GPT-4, according to various estimates, cost over $100 million to train. Google’s Gemini Ultra likely cost more. The compute required runs on thousands of specialized chips running continuously for months. The electricity bill alone is staggering.
This is not a detail. It is the most important structural fact about the AI industry right now.
Only a Few Players Can Compete at the Frontier
When training a single model costs nine figures, the number of organizations that can participate drops to almost zero. A handful of American companies, one or two Chinese ones, and a few well-funded European labs. Everyone else is building on top of what those organizations produce.
This has profound implications for who controls the direction of AI development, what values get embedded into the most powerful models, and who benefits from the economic returns.

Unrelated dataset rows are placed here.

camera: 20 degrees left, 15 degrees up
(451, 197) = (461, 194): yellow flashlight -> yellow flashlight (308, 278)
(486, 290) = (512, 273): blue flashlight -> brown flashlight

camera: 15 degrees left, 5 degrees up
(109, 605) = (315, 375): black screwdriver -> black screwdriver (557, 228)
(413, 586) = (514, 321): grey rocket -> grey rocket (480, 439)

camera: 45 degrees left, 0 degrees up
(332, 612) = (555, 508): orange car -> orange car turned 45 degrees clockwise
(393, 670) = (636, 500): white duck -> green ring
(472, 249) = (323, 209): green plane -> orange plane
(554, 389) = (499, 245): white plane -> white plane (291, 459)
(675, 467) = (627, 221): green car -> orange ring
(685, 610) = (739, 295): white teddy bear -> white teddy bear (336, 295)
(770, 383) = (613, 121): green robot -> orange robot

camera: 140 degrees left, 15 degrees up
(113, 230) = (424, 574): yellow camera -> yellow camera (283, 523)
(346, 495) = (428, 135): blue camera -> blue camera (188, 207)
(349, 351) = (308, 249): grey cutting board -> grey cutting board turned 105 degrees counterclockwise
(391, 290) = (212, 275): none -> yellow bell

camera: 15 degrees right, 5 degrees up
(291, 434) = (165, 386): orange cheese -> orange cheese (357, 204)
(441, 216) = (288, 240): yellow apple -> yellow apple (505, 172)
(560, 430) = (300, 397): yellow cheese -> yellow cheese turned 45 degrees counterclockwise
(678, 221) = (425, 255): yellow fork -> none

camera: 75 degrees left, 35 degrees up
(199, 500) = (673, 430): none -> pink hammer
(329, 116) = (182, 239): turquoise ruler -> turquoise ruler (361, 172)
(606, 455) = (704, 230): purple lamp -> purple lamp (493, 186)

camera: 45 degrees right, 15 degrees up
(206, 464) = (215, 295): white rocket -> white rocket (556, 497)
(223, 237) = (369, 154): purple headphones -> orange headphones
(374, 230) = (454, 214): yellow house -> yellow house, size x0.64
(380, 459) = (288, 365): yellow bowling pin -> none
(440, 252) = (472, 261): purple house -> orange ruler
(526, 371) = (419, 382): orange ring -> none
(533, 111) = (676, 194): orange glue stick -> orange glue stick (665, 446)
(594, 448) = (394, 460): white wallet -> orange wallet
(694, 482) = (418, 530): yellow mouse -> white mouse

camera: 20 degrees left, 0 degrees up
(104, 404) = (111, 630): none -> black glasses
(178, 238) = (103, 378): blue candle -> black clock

The open source movement — led by Meta’s Llama releases and others — is a partial counterweight to this concentration. But even open source frontier models require enormous compute to train. You can run them cheaply once they exist. Building them from scratch is a different matter.
The Compute Bottleneck Is Real
NVIDIA’s H100 chips — the primary tool for training large models — have been in short supply since 2023. The waiting list for cloud compute has pushed smaller AI labs to delay training runs by months. Some have changed their research direction entirely based on what compute they could access.
This is why the geopolitics of semiconductors matters so much. Export controls on advanced chips to China are not just trade policy — they are decisions about who gets to build the most capable AI systems.
What This Means for Everyone Else
For businesses, it means the AI tools you use are built on infrastructure controlled by a small number of companies. That concentration creates dependency risks. If your entire workflow runs through one AI provider and that provider changes its pricing, policies, or access terms, you have very little leverage.
Diversification across AI providers — and investment in understanding what you are actually dependent on — is not paranoia. It is basic risk management.
For individuals, it means the free or cheap AI tools available today are subsidized by venture capital and strategic positioning. The economics of AI access will change as companies move toward profitability. Plan accordingly.
The cost of AI is not just a business story. It is a story about power, access, and who gets to shape the most consequential technology of our era.